Among the entries below, find the lines with "different" and copy them.

[[ RECORDS FOR THIS EXERCISE open ]]

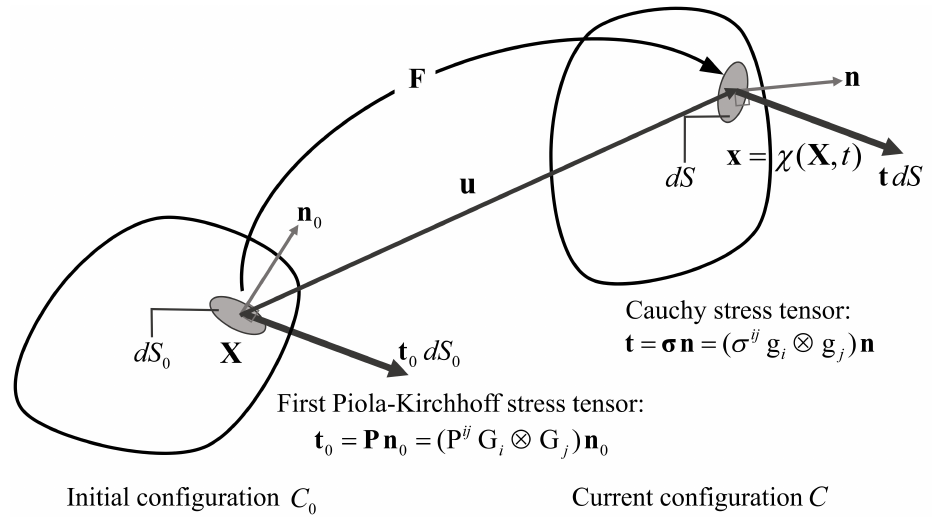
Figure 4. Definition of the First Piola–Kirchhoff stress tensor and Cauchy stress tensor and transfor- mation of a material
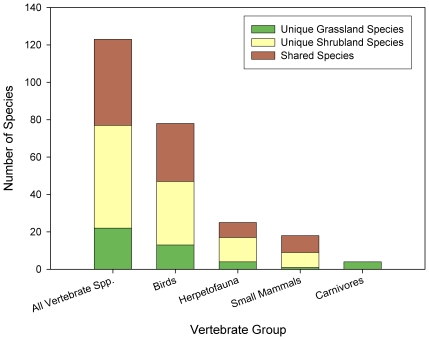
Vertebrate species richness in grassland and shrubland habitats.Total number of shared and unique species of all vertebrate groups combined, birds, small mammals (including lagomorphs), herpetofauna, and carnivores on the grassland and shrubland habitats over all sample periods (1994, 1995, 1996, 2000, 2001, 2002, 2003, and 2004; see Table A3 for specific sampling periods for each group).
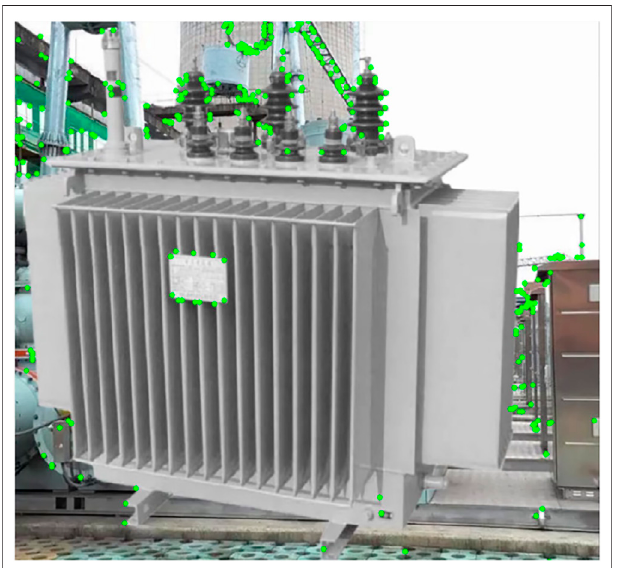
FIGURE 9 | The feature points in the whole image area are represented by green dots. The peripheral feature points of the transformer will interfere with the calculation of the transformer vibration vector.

[[ RECORDS FOR THIS EXERCISE closed ]]
[[ RECORDS FOR THIS EXERCISE open ]]

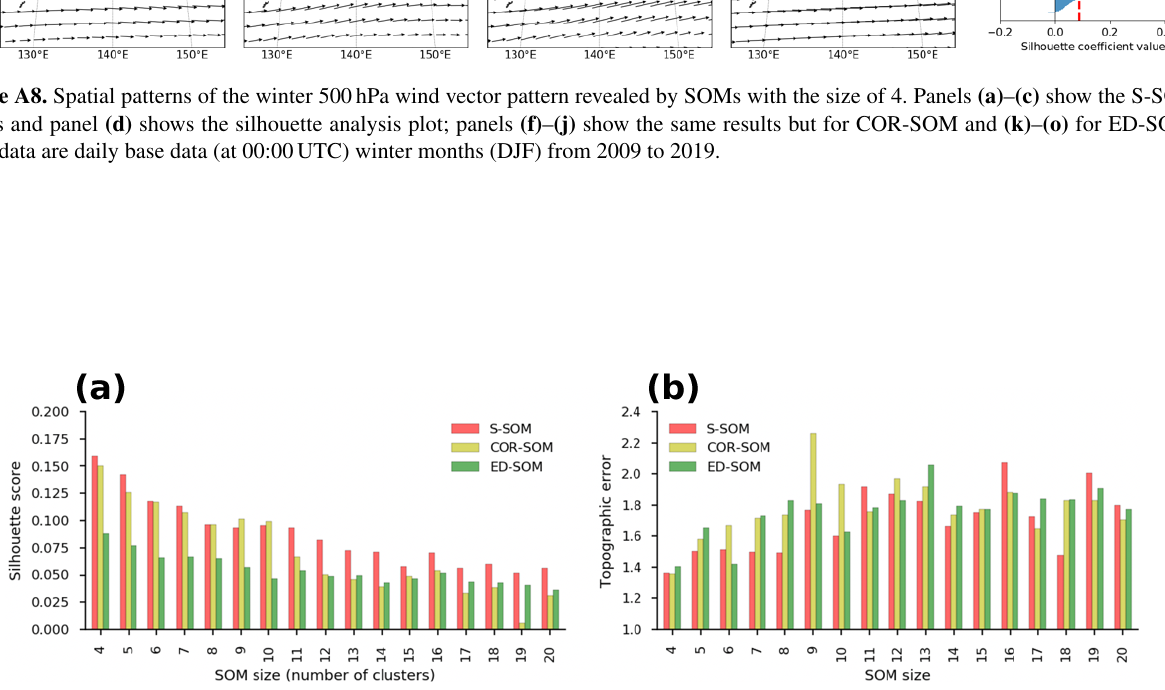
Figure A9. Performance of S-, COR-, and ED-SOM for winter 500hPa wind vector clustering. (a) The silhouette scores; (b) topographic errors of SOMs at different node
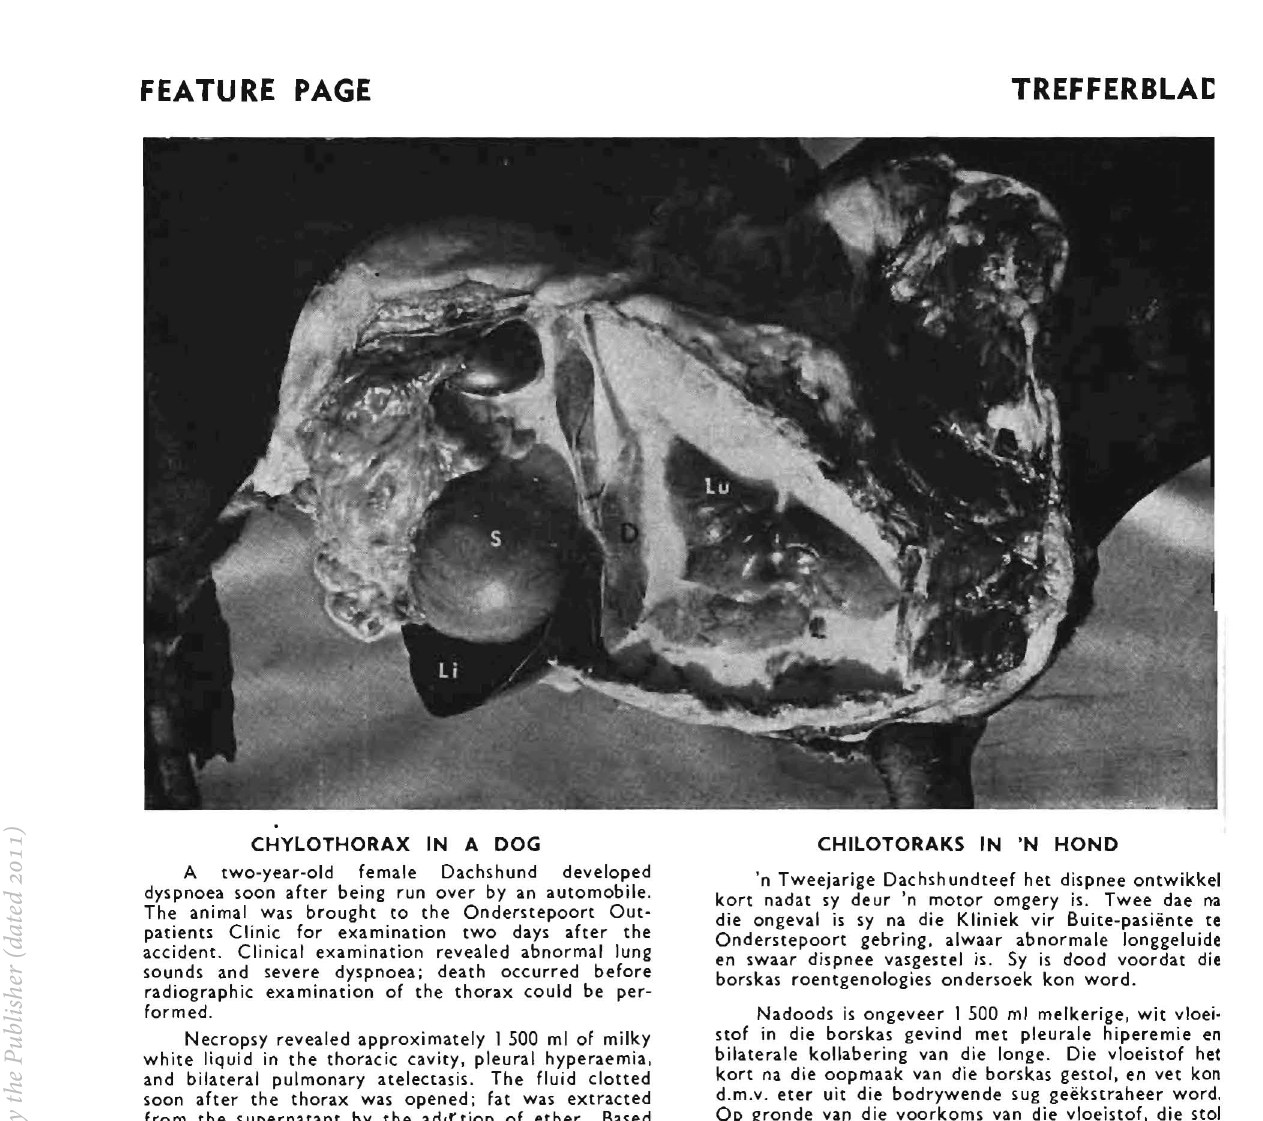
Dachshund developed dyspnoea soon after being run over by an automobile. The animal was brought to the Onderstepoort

[[ RECORDS FOR THIS EXERCISE closed ]]
[[ RECORDS FOR THIS EXERCISE open ]]

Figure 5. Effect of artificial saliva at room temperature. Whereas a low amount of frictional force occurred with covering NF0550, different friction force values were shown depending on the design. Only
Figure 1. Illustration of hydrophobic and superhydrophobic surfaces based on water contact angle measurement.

[[ RECORDS FOR THIS EXERCISE closed ]]

EXPECTED OUTPUT.
Figure A9. Performance of S-, COR-, and ED-SOM for winter 500hPa wind vector clustering. (a) The silhouette scores; (b) topographic errors of SOMs at different node
Figure 5. Effect of artificial saliva at room temperature. Whereas a low amount of frictional force occurred with covering NF0550, different friction force values were shown depending on the design. Only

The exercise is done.